The categories of current liabilities
Most companies have different types of current liabilities, but you'll commonly see several categories repeatedly as you analyze different companies. Accounts payable are bills that a business owes to suppliers, employees, and other providers of raw materials or services necessary for the business. When a company sends you a bill, it becomes an account payable until you pay it.
Similarly, accrued expenses are costs that a business incurs but hasn't yet paid. For example, if you make yearly subscription payments for a certain service at the end of the term, then most businesses will accrue a portion of those expenses every month to match up with their use of the service involved. One type of accrued expense is income tax liability, which often gets its own separate category because of its universal importance.

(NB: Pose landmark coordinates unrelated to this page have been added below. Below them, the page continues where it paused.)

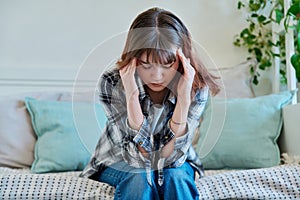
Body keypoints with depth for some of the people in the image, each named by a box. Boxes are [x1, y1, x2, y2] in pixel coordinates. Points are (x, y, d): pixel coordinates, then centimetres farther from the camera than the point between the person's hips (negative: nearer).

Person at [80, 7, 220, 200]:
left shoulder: (197, 88, -23)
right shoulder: (112, 83, -26)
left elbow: (168, 158, -26)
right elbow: (139, 157, -28)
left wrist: (183, 97, -38)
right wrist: (131, 95, -41)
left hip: (173, 164, 1)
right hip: (121, 164, 0)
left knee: (175, 178, -31)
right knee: (139, 178, -32)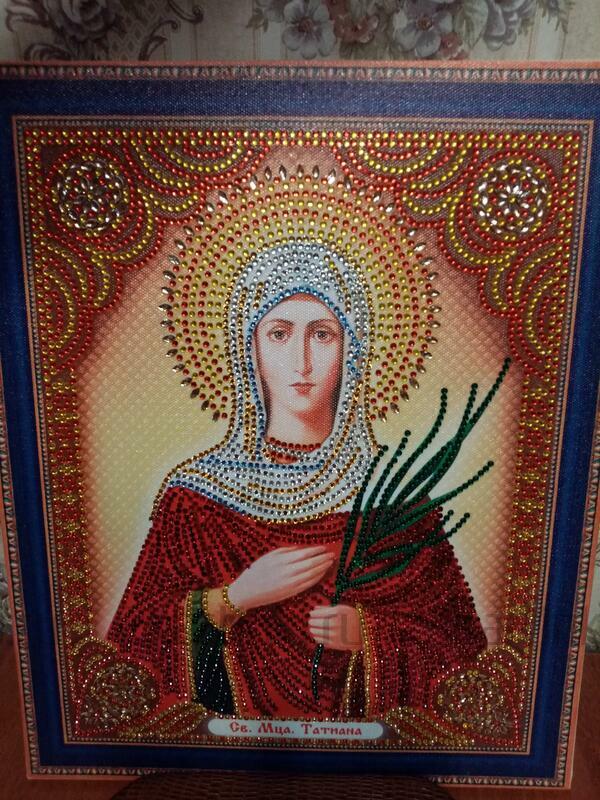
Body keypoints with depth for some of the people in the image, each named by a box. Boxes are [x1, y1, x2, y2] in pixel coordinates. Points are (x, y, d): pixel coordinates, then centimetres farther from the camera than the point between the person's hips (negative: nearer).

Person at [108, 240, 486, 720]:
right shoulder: (197, 491, -6)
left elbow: (453, 634, 0)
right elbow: (138, 633, -1)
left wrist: (369, 633, -16)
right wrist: (235, 598, -14)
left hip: (366, 718, 1)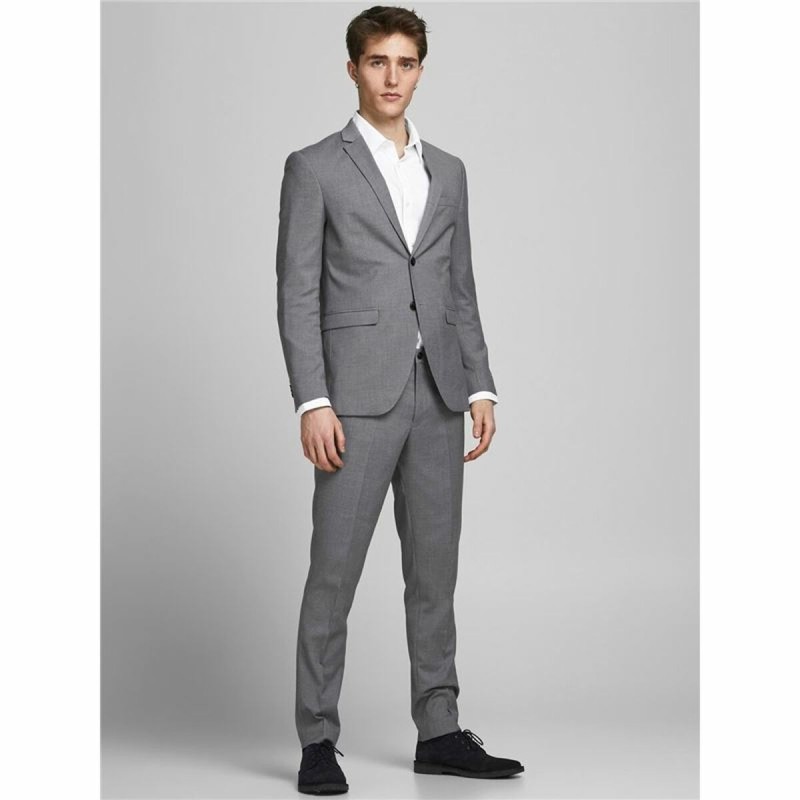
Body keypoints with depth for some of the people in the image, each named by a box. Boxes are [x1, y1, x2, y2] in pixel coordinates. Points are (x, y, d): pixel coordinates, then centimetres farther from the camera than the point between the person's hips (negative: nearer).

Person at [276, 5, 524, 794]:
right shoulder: (314, 167, -1)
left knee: (434, 569, 8)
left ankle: (438, 731, 16)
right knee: (334, 570, -3)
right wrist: (312, 402, -14)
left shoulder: (447, 171, 15)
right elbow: (297, 294, -6)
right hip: (357, 396, -5)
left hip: (437, 395, 5)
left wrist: (481, 388, 6)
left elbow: (460, 291, 16)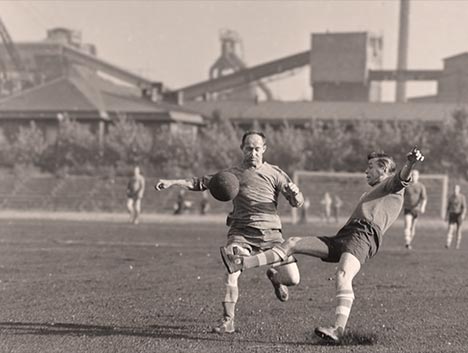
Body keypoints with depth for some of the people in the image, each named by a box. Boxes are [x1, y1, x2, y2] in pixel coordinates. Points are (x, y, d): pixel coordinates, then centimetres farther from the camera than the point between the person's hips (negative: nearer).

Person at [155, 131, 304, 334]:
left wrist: (295, 194, -17)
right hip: (241, 232, 0)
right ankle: (228, 321, -10)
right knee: (231, 272, -24)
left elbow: (297, 203, 6)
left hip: (269, 232, 0)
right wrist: (172, 183, 5)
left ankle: (274, 277, 30)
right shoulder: (232, 174, 11)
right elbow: (201, 183, 14)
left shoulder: (274, 173, 9)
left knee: (292, 279, -7)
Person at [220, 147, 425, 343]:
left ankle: (339, 329, -46)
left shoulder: (392, 186, 13)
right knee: (292, 244, 3)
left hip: (363, 235, -9)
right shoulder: (371, 194, 39)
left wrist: (411, 162, -32)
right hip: (341, 238, 9)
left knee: (343, 275, -34)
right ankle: (241, 264, 0)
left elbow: (403, 177, -10)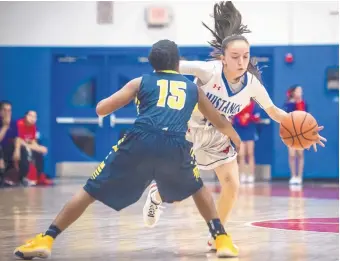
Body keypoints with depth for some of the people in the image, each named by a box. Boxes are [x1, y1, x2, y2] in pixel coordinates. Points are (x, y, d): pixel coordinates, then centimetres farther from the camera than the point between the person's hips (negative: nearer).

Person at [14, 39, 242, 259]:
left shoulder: (141, 82, 24)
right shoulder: (193, 88, 29)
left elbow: (101, 109, 19)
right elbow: (221, 124, 41)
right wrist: (237, 139, 62)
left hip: (140, 142, -1)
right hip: (176, 146, 1)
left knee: (91, 191, 9)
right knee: (198, 190, 31)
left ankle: (46, 240, 3)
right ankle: (223, 241, 18)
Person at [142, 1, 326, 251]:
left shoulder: (253, 84, -17)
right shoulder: (209, 71, -31)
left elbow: (273, 110, -3)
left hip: (217, 136, 4)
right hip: (189, 129, -4)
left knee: (232, 186, -7)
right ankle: (156, 196, 41)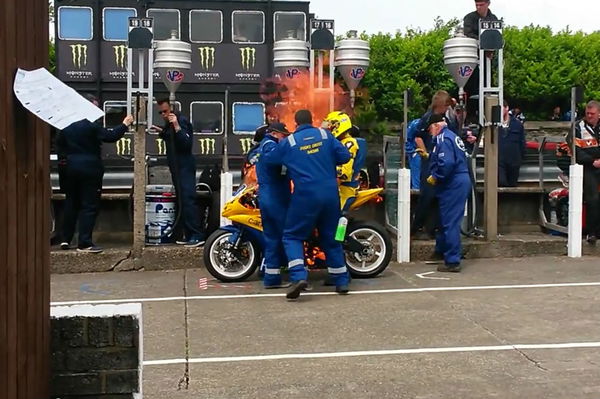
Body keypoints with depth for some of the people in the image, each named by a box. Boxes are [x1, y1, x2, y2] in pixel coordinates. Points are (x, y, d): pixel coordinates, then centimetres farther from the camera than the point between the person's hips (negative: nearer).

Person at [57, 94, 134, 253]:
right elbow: (110, 136, -16)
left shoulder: (67, 125, 7)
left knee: (71, 203, 17)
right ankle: (84, 243, -6)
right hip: (90, 168, -7)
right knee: (89, 206, -3)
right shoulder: (91, 125, -14)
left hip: (71, 167, 7)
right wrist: (125, 125, -7)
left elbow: (59, 143, 17)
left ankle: (66, 239, 21)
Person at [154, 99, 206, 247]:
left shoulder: (181, 120, -12)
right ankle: (189, 235, 14)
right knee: (182, 201, 10)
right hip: (176, 167, 10)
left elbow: (187, 143, -23)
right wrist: (163, 132, 15)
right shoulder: (168, 123, 16)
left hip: (185, 167, -10)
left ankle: (197, 235, -18)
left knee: (188, 200, -16)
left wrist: (177, 126, -31)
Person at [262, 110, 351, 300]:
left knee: (292, 236, 6)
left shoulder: (288, 142, 1)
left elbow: (268, 159, 9)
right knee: (331, 237, 16)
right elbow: (344, 156, 2)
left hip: (306, 195, -3)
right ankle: (341, 281, 17)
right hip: (331, 194, 3)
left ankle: (299, 276, -14)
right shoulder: (325, 135, 5)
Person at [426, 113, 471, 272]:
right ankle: (441, 251, 32)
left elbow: (446, 163, -27)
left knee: (450, 223, -6)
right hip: (460, 181, 10)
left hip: (452, 186, -10)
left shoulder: (443, 138, -13)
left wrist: (435, 177, -12)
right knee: (445, 220, 20)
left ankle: (452, 261, -2)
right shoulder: (452, 136, 19)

Finally, debt payments are broken into short-term notes payable and the current portion of long-term debt. Short-term notes payable include lines of credit and other debt obligations that mature within 12 months. Long-term debt is only current to the extent that interest and principal payments are due within that one-year timeframe.
Should you worry about current liabilities?
Every business incurs costs, so you'll always see current liabilities on a corporate balance sheet. The question is whether the business has enough current assets to cover the financial obligations it has as they come due. The most financially secure companies have enough cash on hand to cover current liabilities, but that isn't strictly necessary. As long as a company can generate enough cash from its other assets, such as inventory for sale or accounts receivable on which it needs to collect, then having low levels of current cash compared to current liabilities won't be problematic.
It's smart to compare current liability levels across companies in the same industry. Different sectors have different conventions with respect to paying off their short-term obligations, and trying to compare companies across different sectors can give you misleading results.
Current liabilities provide useful information to investors about the financial state of a company. If you're comfortable that the company can meet its current liabilities as they come due, then they shouldn't be a source of worry to you as an investor.